I personally am waiting for the "data breach of the data breach response" news to hit - I'm sure it will some day :)
The first question is one of trust. Why would one trust companies, which are often hand-picked by companies that could not protect your data in the first place, to have access to more of your data than they would otherwise have (as with continual credit monitoring). I'd give high odds that many of these companies have, deeply embedded in their terms of service or some other document no one bothers to read, authorization to package and sell your data (or aggregate data including yours) to other firms as an additional way to attain profit. And if not, they wouldn't be the first to go ahead and do it anyway.
As a case in point for why automatically trusting "identity protection" firms of any kind is a bad idea, one need only look at the history of LifeLock and it's $100-million+ fines by the FTC in 2015 for failure to protect user information and engaging in deceptive advertising (Symantec bought them for $2-billion plus shortly after that, because of course). In short: the very company promising to protect people from identity theft was negligent in protecting data that could cause people to have their identity stolen. The top equity holders still got massive rewards for it, because the lies were convincing and the fines were small in comparison to the profits derived from them.

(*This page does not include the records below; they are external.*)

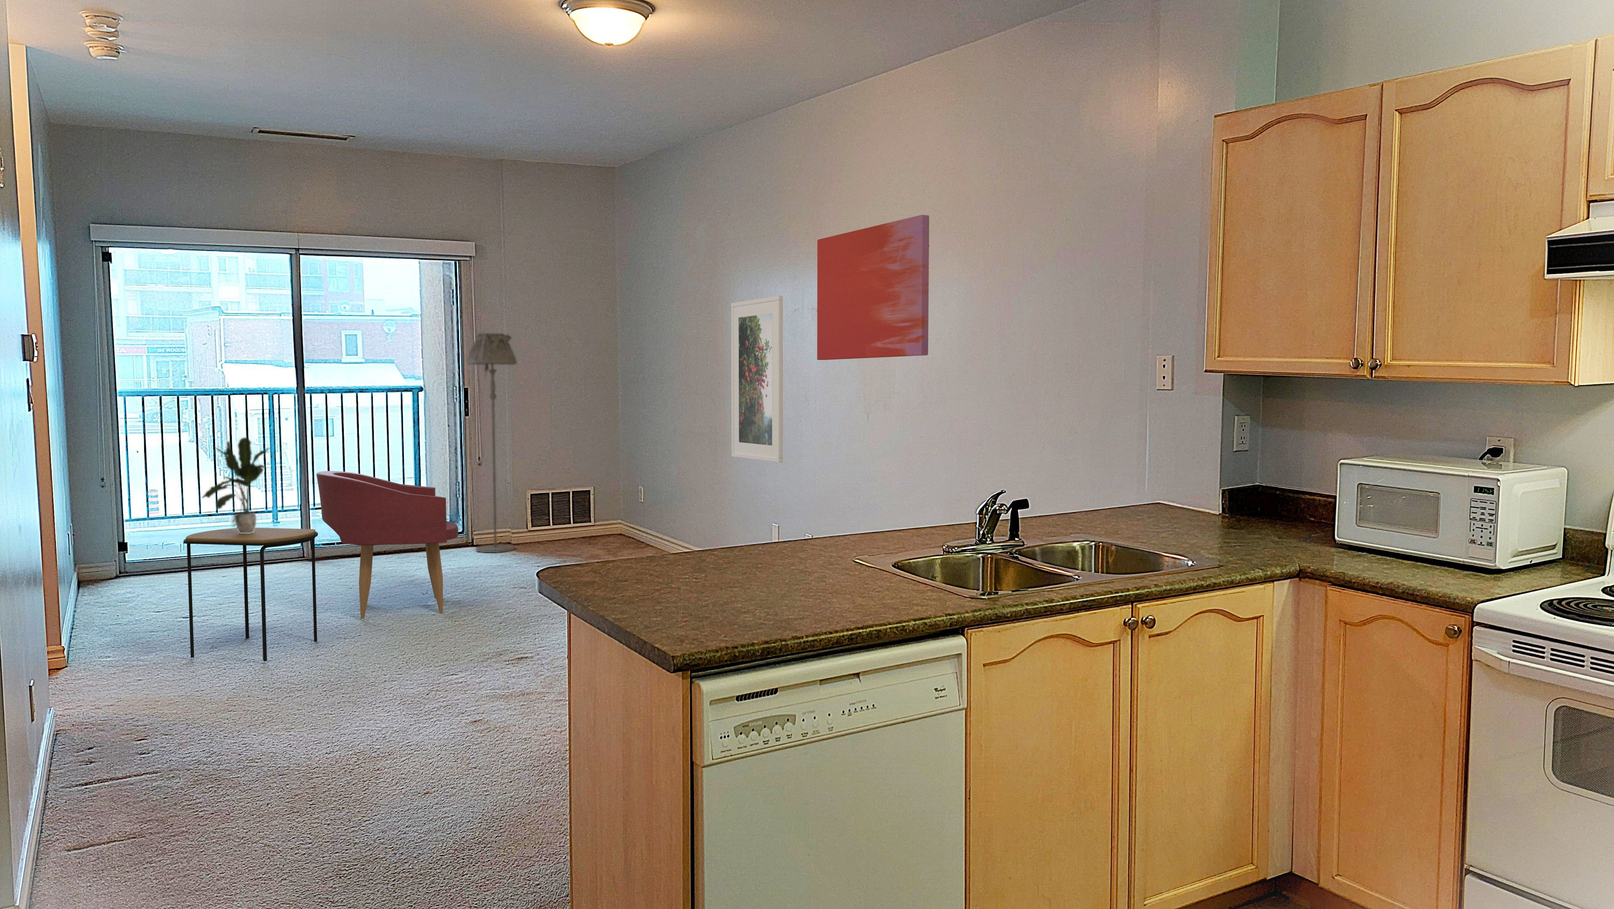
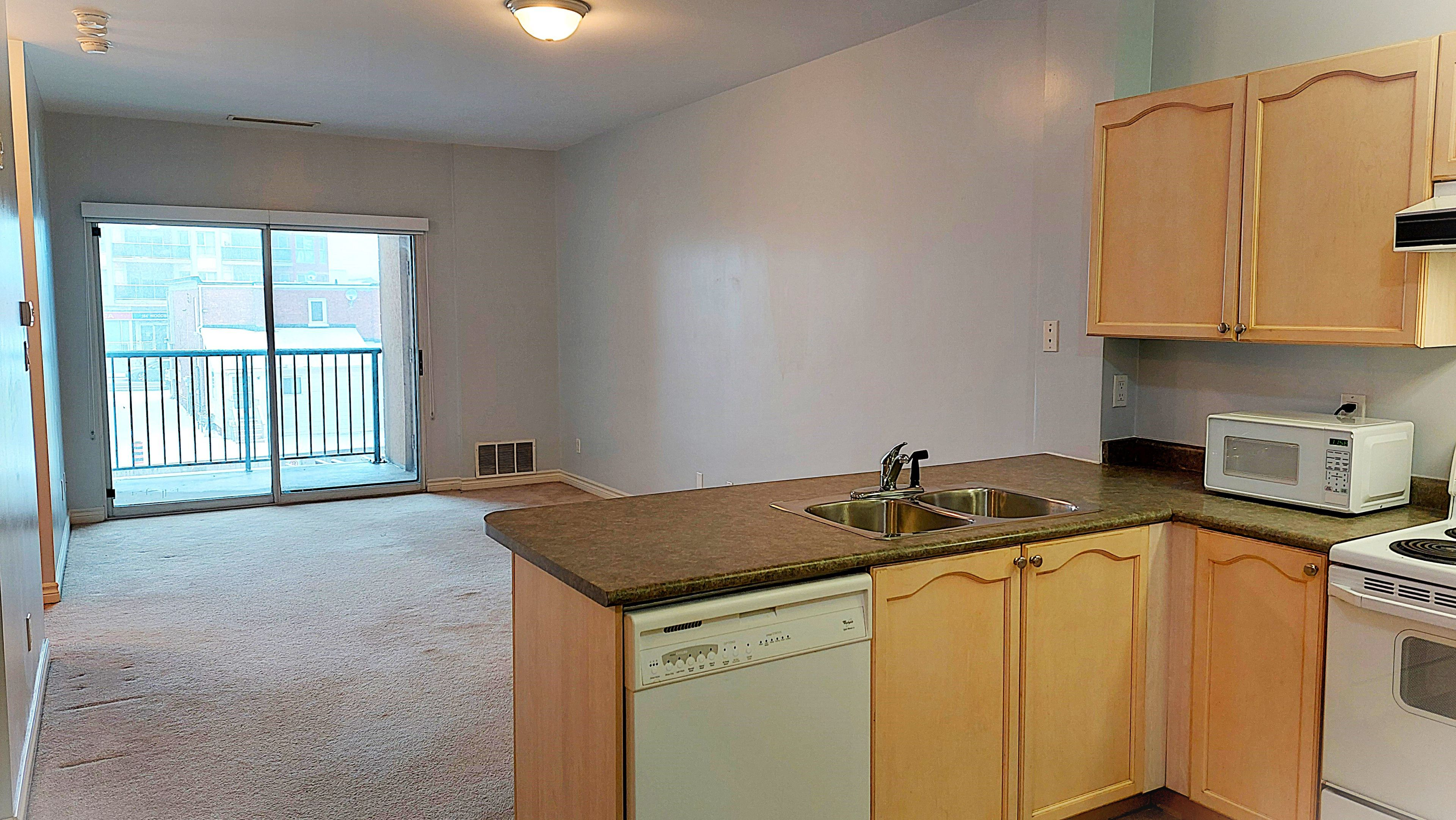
- side table [183,528,318,662]
- potted plant [202,437,272,533]
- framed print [731,295,783,463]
- floor lamp [466,333,518,553]
- armchair [316,470,459,619]
- wall art [817,214,930,360]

So thus my advice is: who exactly is offering the credit monitoring? If they can monitor your information "for you", then they are also entitled to a number of liberties in retaining, reporting, and otherwise using that data for their own purposes as well. Do they have any sort of track record that you would trust in doing their jobs and not using the misfortune of others to drive up corporate/personal profits?
On the flip side, maybe if we sign up for every free credit monitoring offering we get that results from a data breach, we could get into more data breaches, which will result in more free credit monitoring, until we have every credit monitoring service in existence monitoring our credit for us! Which would be a great trick, if only their services were likely to be worth anything at all...
By all means, make sure you have a way to check up on your credit regularly, but I am aware of no evidence of any kind that suggests that exposing your data to additional companies is likely to make you any safer. None of them seem to offer anything with teeth in the way of actual protection, just more data sharing. You'll certainly be more monitored by more people, but at some point that becomes a bad thing.